Wednesday, January 17, 2018

MAIL CALL!


The Liberty Memorial in Kansas City is the only museum in the U.S. dedicated solely to World War I.  Featuring the coolest exhibits and interactive displays that carries you through. The museum appeals to the biggest history buffs and those who find discomfort with conflicts and hard-to-remember time lines (like me).  I have always had a fascination with living history and first-hand accounts that told individual stories ...feeling as if I am right there with them. For my reading folks dealing with primary and secondary sources you are in luck.

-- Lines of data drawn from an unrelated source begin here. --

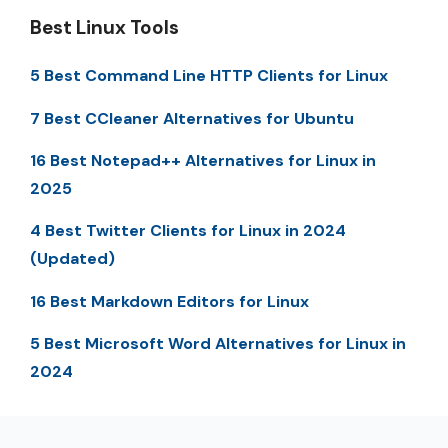
Best Linux Tools
5 Best Command Line HTTP Clients for Linux
7 Best CCleaner Alternatives for Ubuntu
16 Best Notepad++ Alternatives for Linux in
2025
4 Best Twitter Clients for Linux in 2024
(Updated)
16 Best Markdown Editors for Linux
5 Best Microsoft Word Alternatives for Linux in
2024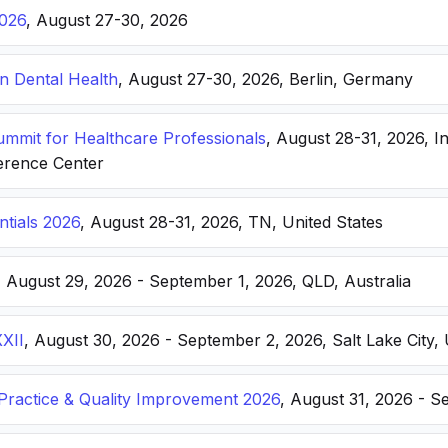
026
, August 27-30, 2026
n Dental Health
, August 27-30, 2026, Berlin, Germany
Summit for Healthcare Professionals
, August 28-31, 2026, I
erence Center
ntials 2026
, August 28-31, 2026, TN, United States
, August 29, 2026 - September 1, 2026, QLD, Australia
XXII
, August 30, 2026 - September 2, 2026, Salt Lake City, 
ractice & Quality Improvement 2026
, August 31, 2026 - S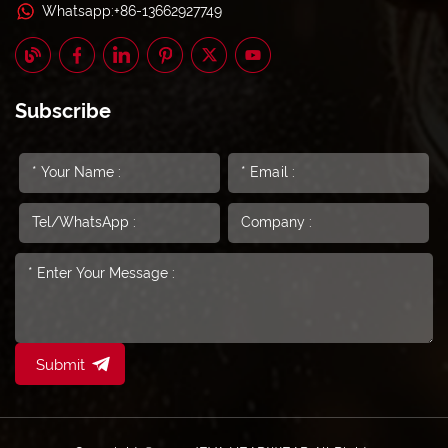
Whatsapp:+86-13662927749
Subscribe
Submit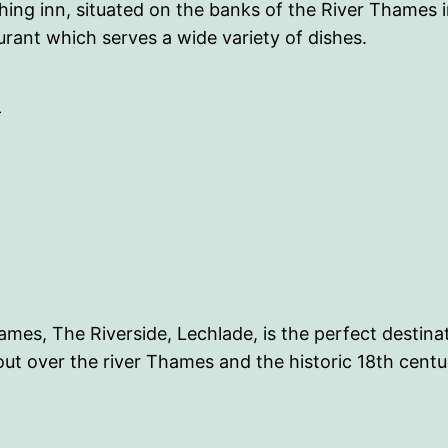
ing inn, situated on the banks of the River Thames 
urant which serves a wide variety of dishes.
-
ames, The Riverside, Lechlade, is the perfect destinat
out over the river Thames and the historic 18th cent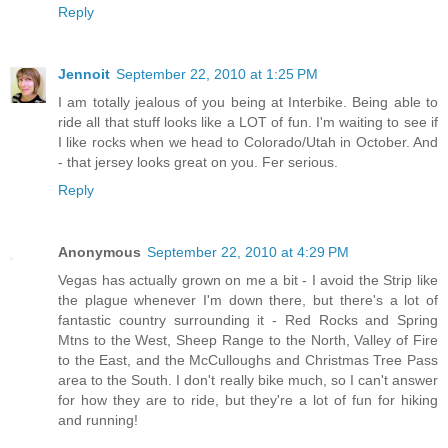
Reply
Jennoit
September 22, 2010 at 1:25 PM
I am totally jealous of you being at Interbike. Being able to
ride all that stuff looks like a LOT of fun. I'm waiting to see if
I like rocks when we head to Colorado/Utah in October. And
- that jersey looks great on you. Fer serious.
Reply
Anonymous
September 22, 2010 at 4:29 PM
Vegas has actually grown on me a bit - I avoid the Strip like
the plague whenever I'm down there, but there's a lot of
fantastic country surrounding it - Red Rocks and Spring
Mtns to the West, Sheep Range to the North, Valley of Fire
to the East, and the McCulloughs and Christmas Tree Pass
area to the South. I don't really bike much, so I can't answer
for how they are to ride, but they're a lot of fun for hiking
and running!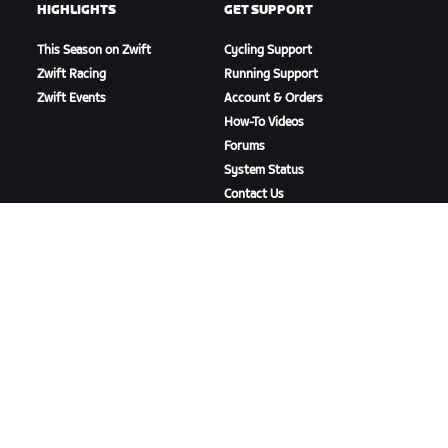
HIGHLIGHTS
GET SUPPORT
This Season on Zwift
Cycling Support
Zwift Racing
Running Support
Zwift Events
Account & Orders
How-To Videos
Forums
System Status
Contact Us
ABOUT US
Careers
Partnership Opportunities
Newsroom
Blog
Diversity, Inclusion &
Social Impact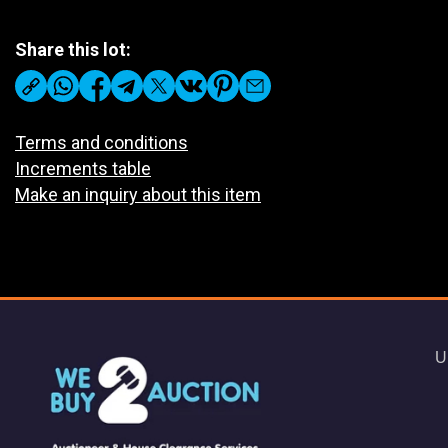
Share this lot:
Terms and conditions
Increments table
Make an inquiry about this item
U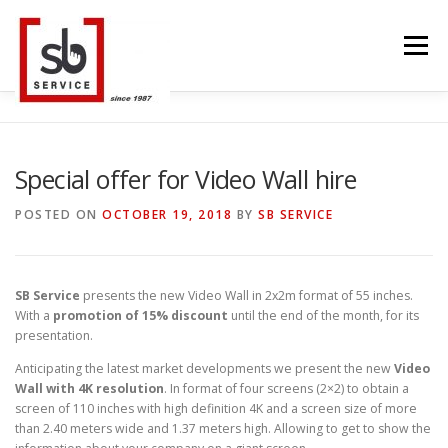
Skip
to
Menu
content
HOME
INTERACTIVE
LED WALL
Special offer for Video Wall hire
POSTED ON
OCTOBER 19, 2018
BY
SB SERVICE
SMART TVS
TRUSS STRUCTURE
CONTACT
SB Service
presents the new Video Wall in 2x2m format of 55 inches.
With a
promotion of 15% discount
until the end of the month, for its
BLOG
LANGUAGE
presentation.
Anticipating the latest market developments we present the new
Video
Wall with 4K resolution
. In format of four screens (2×2) to obtain a
screen of 110 inches with high definition 4K and a screen size of more
than 2.40 meters wide and 1.37 meters high. Allowing to get to show the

Liberty Memorial rocks with the primary sources i.e. diaries and letters that describe the laughter, love and pain absent from textbooks ...not to mention the emotion captured in the candid photos.

A collection of envelopes that had encased letters from a father on the front to his son in San Antonio is a focal point within the Liberty Memorial.  Skillfully drawn and addressed to Private Walter L. Myers, these miniature works range from comical to patriotic and capture remarkable everyday experiences, from one soldier to another.  The sketches carry a message through time and space, so that a century later we understand at first glance.  Connection in the face of conflict.  Textbooks document the dates and time lines, victories and losses, nationalities, maps, destruction and casualties.  But a comical sketch sent from “somewhere in France” or a photo of the artist drawing in a distant combat zone soars above boundaries like the hot air balloons depicted by Myers, an artillery scout.  It doesn’t matter if the soldier is French, American, German or Russian – he’s a man and a father, far away from home.